Items from a data source:
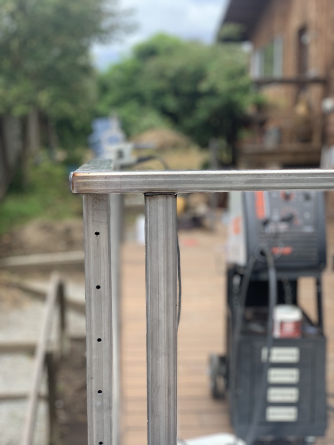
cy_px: 222
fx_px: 669
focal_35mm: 52
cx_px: 167
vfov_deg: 36.8
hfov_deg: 28.0
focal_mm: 6
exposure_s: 1/396
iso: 16
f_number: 2.4
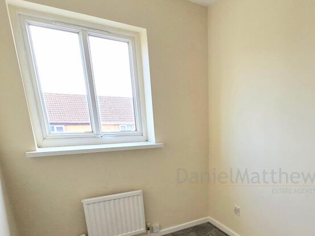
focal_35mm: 24
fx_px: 218
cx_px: 246
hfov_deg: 66.0
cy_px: 180
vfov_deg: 53.9
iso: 250
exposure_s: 1/359
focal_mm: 2.2
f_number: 2.2
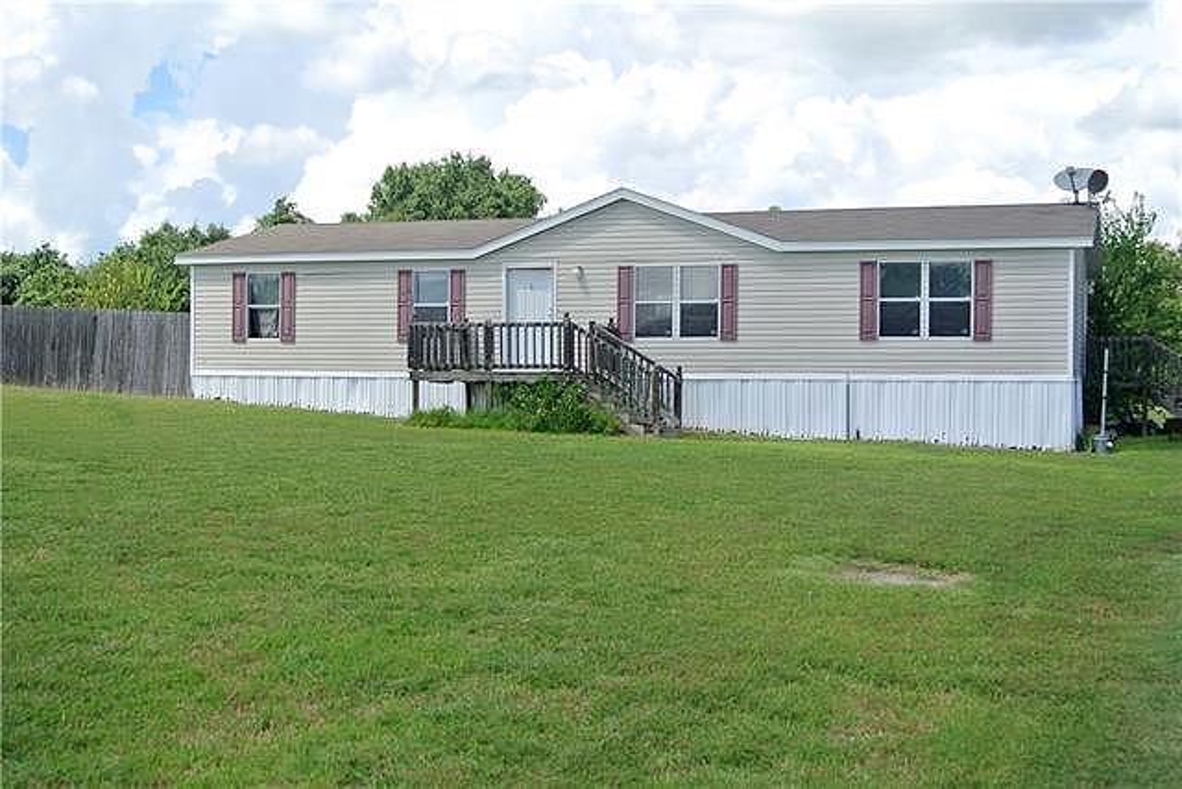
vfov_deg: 27.5
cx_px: 591
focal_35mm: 49
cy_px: 394
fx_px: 1609
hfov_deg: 40.3
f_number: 4.5
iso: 100
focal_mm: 18.2
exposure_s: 1/500
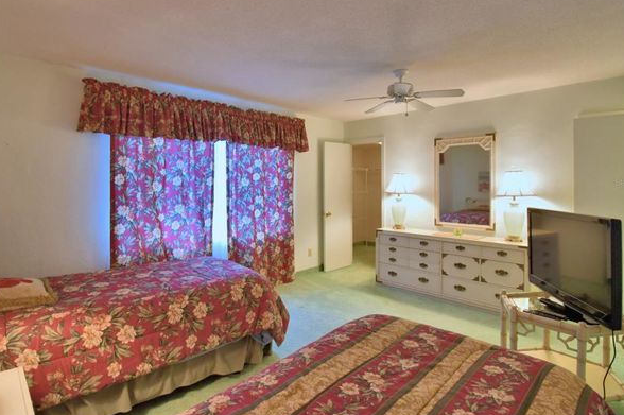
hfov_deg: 89.8
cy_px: 182
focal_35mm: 18
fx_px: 312
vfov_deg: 67.0
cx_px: 283
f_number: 4.5
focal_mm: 10
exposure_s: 1/30
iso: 450
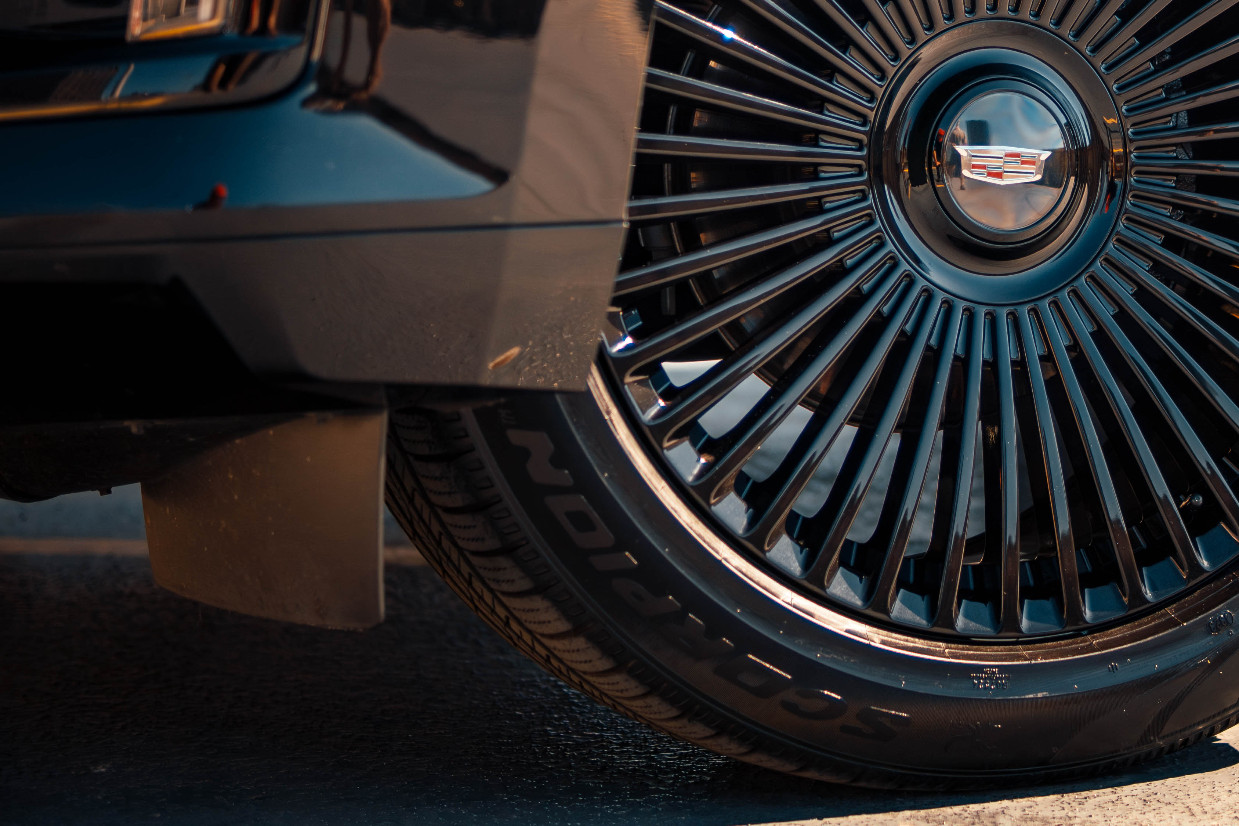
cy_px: 103
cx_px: 970
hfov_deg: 25.0
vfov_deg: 16.9
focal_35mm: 80
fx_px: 2753
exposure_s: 1/800
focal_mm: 30
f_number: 1.4
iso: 100
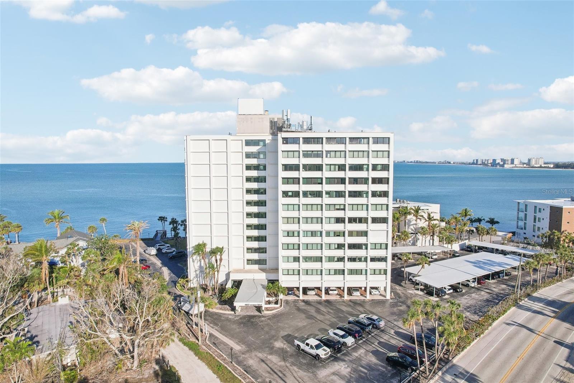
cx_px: 287
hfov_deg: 78.6
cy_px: 192
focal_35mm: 22
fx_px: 351
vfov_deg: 57.2
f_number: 2.8
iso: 150
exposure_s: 1/4000
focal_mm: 8.4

§ **Work task**
All entries need repeating exactly, but without the pictures.

§ **Answer section**
cy_px: 222
fx_px: 669
focal_35mm: 52
cx_px: 167
vfov_deg: 36.8
hfov_deg: 28.0
focal_mm: 6
exposure_s: 1/396
iso: 16
f_number: 2.4
focal_35mm: 24
fx_px: 218
cx_px: 246
hfov_deg: 66.0
cy_px: 180
vfov_deg: 53.9
iso: 250
exposure_s: 1/359
focal_mm: 2.2
f_number: 2.2
vfov_deg: 27.5
cx_px: 591
focal_35mm: 49
cy_px: 394
fx_px: 1609
hfov_deg: 40.3
f_number: 4.5
iso: 100
focal_mm: 18.2
exposure_s: 1/500
hfov_deg: 89.8
cy_px: 182
focal_35mm: 18
fx_px: 312
vfov_deg: 67.0
cx_px: 283
f_number: 4.5
focal_mm: 10
exposure_s: 1/30
iso: 450
cy_px: 103
cx_px: 970
hfov_deg: 25.0
vfov_deg: 16.9
focal_35mm: 80
fx_px: 2753
exposure_s: 1/800
focal_mm: 30
f_number: 1.4
iso: 100
cx_px: 287
hfov_deg: 78.6
cy_px: 192
focal_35mm: 22
fx_px: 351
vfov_deg: 57.2
f_number: 2.8
iso: 150
exposure_s: 1/4000
focal_mm: 8.4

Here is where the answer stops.